In the end, he shouldn't have walked off -- rude and unprofessional -- but his heart just never seemed to be in it. Or maybe Ian was 7/8s too honky, who knows.
 
It was brill. LAD is brill. BBC now makes me furious most of the time. Even-handed it is not. Anything but, and smug, condescending and incestuous a lot of the time. I'd say Andrew Neil is an exception, others may disagree, but the mainstream literary and cultural scene is rather too cosy. And sanctimonious with it. You've taken what some might see as a few chances with other guests on LAD, and there could have been backlashes - from vested interests with thin skins. But the guests and the conversations were absolutely worth it. I hope there will be more shows in future.

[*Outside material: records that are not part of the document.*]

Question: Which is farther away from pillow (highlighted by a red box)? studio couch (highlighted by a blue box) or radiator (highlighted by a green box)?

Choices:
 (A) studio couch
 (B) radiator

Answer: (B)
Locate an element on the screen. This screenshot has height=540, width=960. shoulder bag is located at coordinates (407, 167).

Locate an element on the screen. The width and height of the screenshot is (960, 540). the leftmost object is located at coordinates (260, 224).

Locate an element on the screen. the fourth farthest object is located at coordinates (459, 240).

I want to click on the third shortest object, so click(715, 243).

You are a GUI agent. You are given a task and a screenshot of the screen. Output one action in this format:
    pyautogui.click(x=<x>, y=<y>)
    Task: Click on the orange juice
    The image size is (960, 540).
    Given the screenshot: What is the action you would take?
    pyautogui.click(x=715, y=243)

Yup, I've given up on the BBC.
 
I live in Canada and that interview is what drew me to Litopia. Robert Boyden grew up as a white guy in an area of Toronto called Willowdale, which, when he lived there, was very Canadian Anglo-Saxon. That's his background and it is well reflected in his books. It's no surprise that many in the First Nations community are very upset that he has been made into the darling "Native" representative and spokesperson by the elite establishment in this country while real Natives with real Native experiences feel that they are being ignored and even silenced. There are several Native publishers in Canada who publish books by some very talented indigenous people so it's not like there aren't plenty of authentic voices out there. They just aren't being given the same speaking privileges as Robert Boyden. For many it's the continuation of colonization by co-opting their identity and re-writing their stories to fit a traditional British-Canada agenda and elitist system. I think they have valid concerns.